═══ Material for this exercise

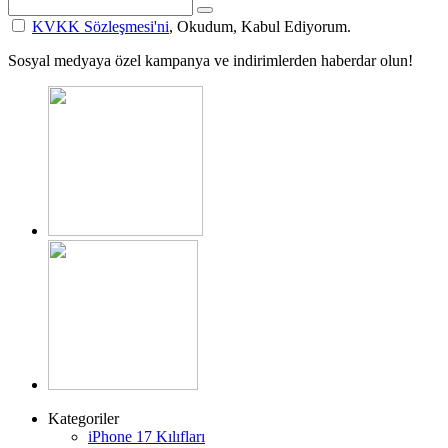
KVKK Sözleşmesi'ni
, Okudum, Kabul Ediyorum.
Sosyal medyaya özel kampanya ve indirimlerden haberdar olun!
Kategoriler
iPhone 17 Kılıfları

══════
═══ Material for this exercise

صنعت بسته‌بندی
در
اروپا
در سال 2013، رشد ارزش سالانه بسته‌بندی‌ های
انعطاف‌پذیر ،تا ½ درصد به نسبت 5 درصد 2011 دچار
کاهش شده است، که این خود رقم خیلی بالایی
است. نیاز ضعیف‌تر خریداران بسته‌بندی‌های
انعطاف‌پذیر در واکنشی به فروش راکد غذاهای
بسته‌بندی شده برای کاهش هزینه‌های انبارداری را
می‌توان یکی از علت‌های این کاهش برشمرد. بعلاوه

══════

→ **Problem details**
Only lines containing "بسته" belong in the answer; copy every such line from the records.

→ **Answer box**
صنعت بسته‌بندی
در سال 2013، رشد ارزش سالانه بسته‌بندی‌ های
است. نیاز ضعیف‌تر خریداران بسته‌بندی‌های
بسته‌بندی شده برای کاهش هزینه‌های انبارداری را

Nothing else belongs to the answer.